--- BEGIN EXTRACT ---

Since 2010 Fosun has invested more than $3.4 billion in overseas assets including French resort operator Club Mediterranee SA, JPMorgan Chase & Co's 60-story tower 1 Chase Manhattan Plaza in New York and Raffaele Caruso SpA, an Italian maker of $3,300 suits, according to data compiled by Bloomberg.

Guo built Fosun by borrowing from the approach used by Buffett's Berkshire Hathaway Inc. It invests in financial assets such as insurance to secure long-term funding that can be deployed to expand across a range of businesses, said Eugene Qian, Citigroup Inc's Shanghai-based head of global banking for China.

"Many people talk about being Buffett in China but few can pull it off," Qian says.

--- END EXTRACT ---
--- BEGIN EXTRACTED DATA ---

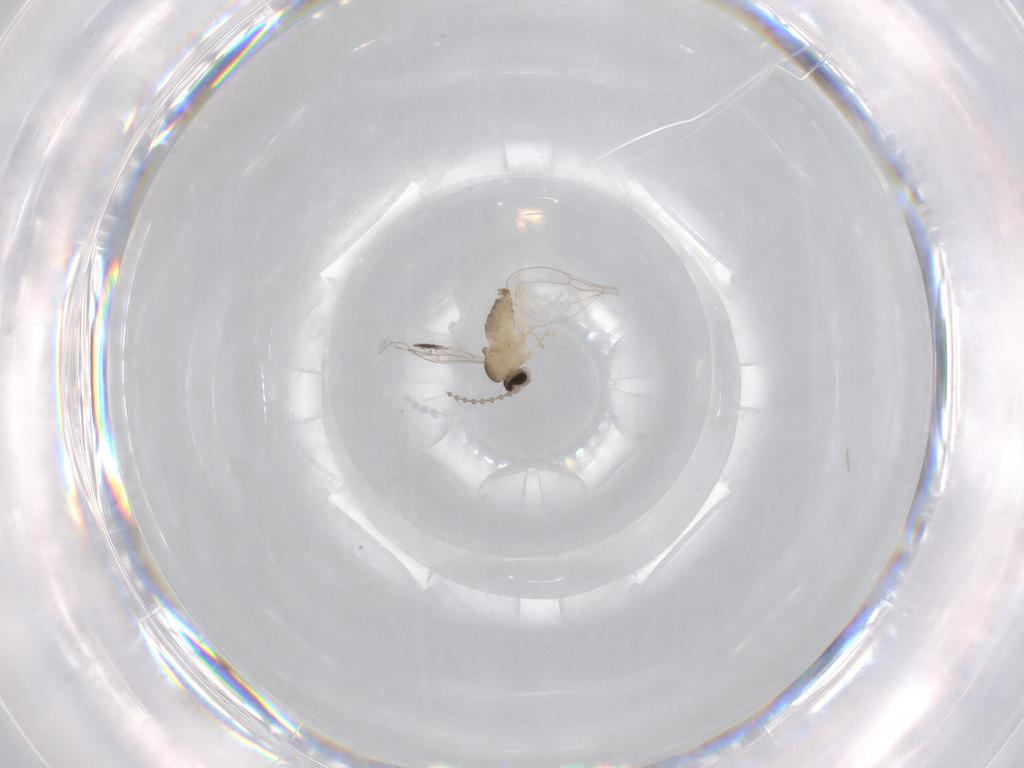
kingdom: Animalia
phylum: Arthropoda
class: Insecta
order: Diptera
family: Cecidomyiidae
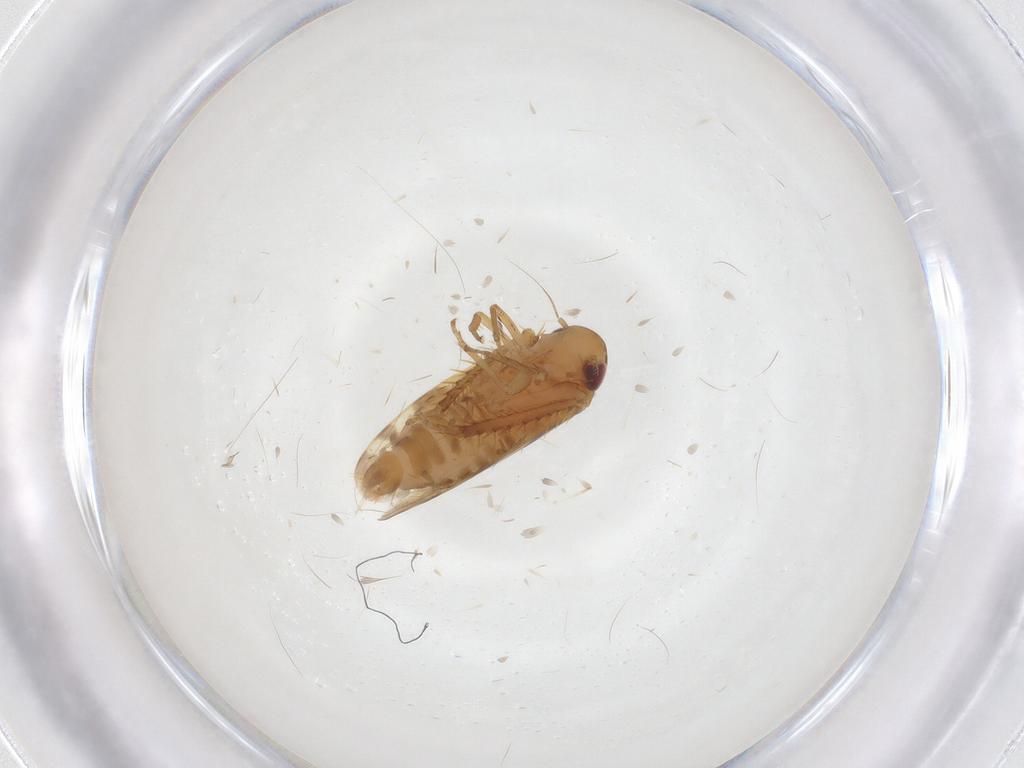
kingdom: Animalia
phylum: Arthropoda
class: Insecta
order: Hemiptera
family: Cicadellidae
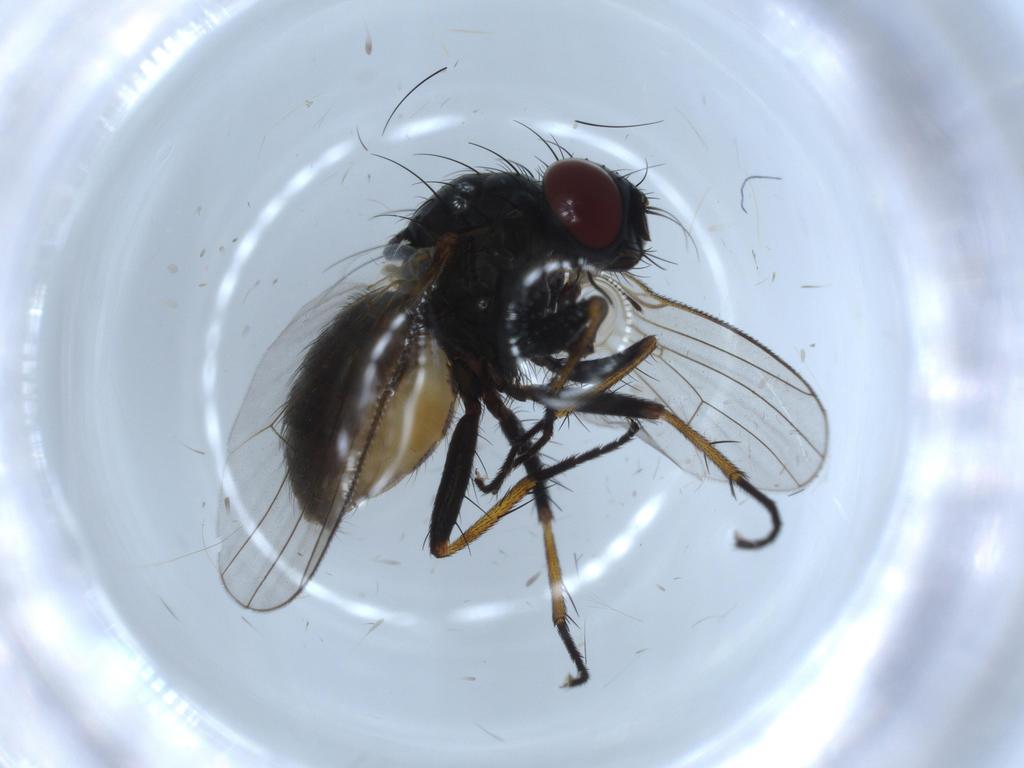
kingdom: Animalia
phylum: Arthropoda
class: Insecta
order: Diptera
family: Muscidae
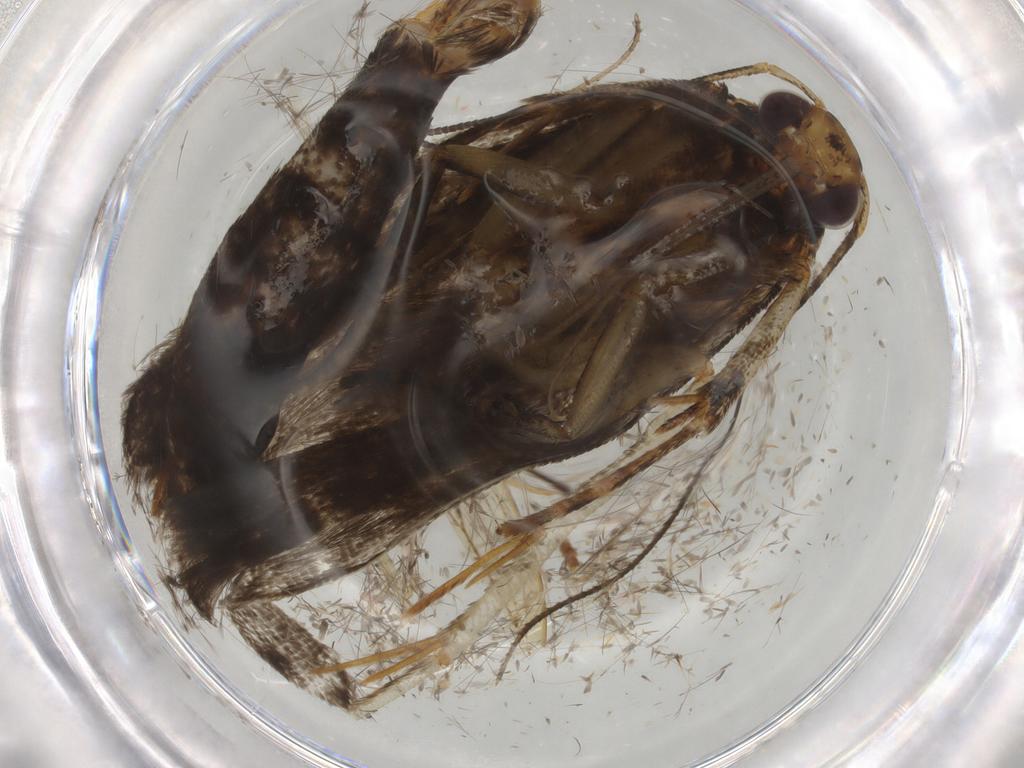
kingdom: Animalia
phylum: Arthropoda
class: Insecta
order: Lepidoptera
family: Gelechiidae
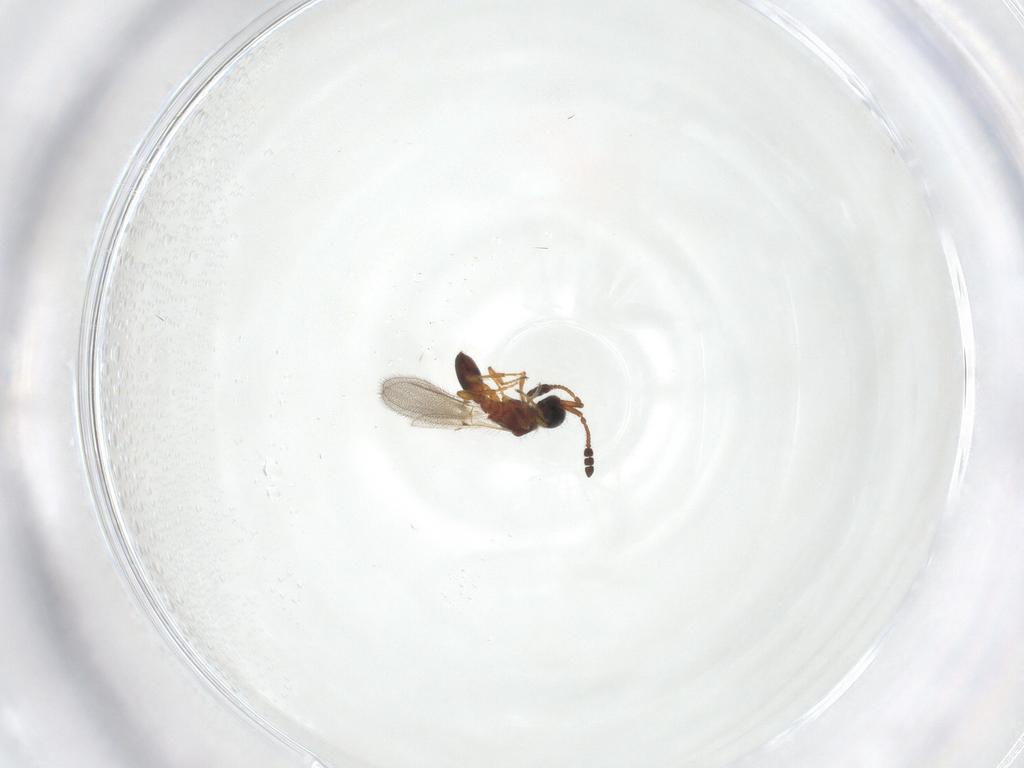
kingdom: Animalia
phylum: Arthropoda
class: Insecta
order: Hymenoptera
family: Diapriidae
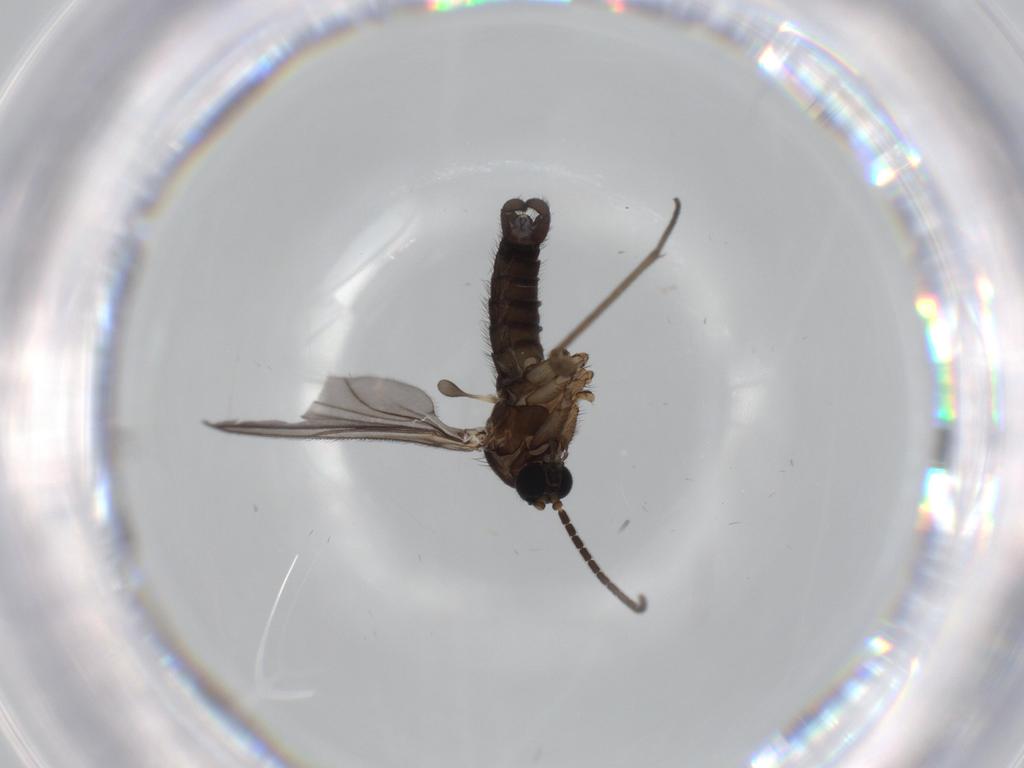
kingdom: Animalia
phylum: Arthropoda
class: Insecta
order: Diptera
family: Sciaridae
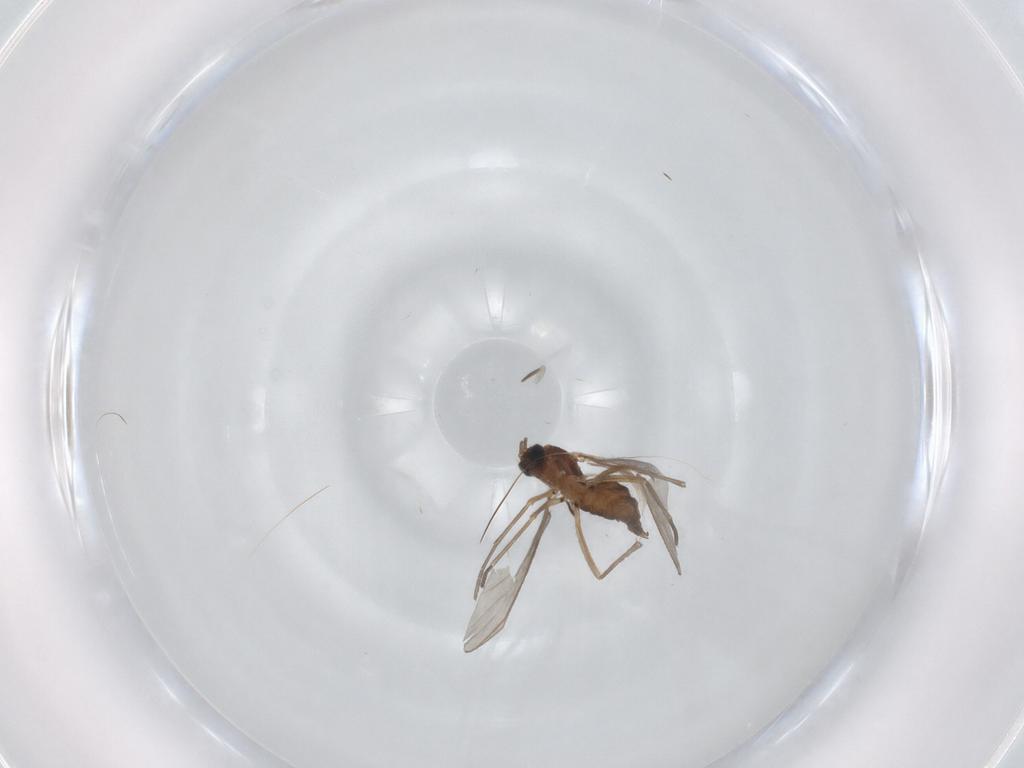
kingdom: Animalia
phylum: Arthropoda
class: Insecta
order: Diptera
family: Sciaridae
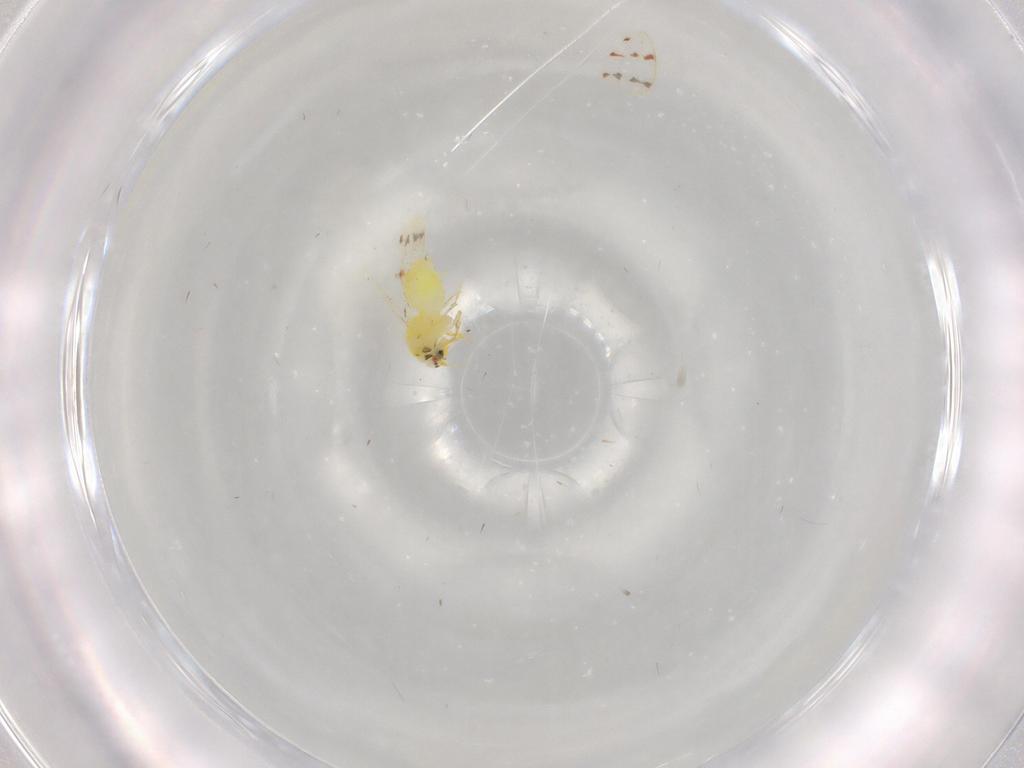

--- END EXTRACTED DATA ---

WHAT THE TASK ASKS:
Reproduce the Fosun passage word for word, starting at "Since 2010 Fosun" and ending at "compiled by Bloomberg.".

RIGHT ANSWER:
Since 2010 Fosun has invested more than $3.4 billion in overseas assets including French resort operator Club Mediterranee SA, JPMorgan Chase & Co's 60-story tower 1 Chase Manhattan Plaza in New York and Raffaele Caruso SpA, an Italian maker of $3,300 suits, according to data compiled by Bloomberg.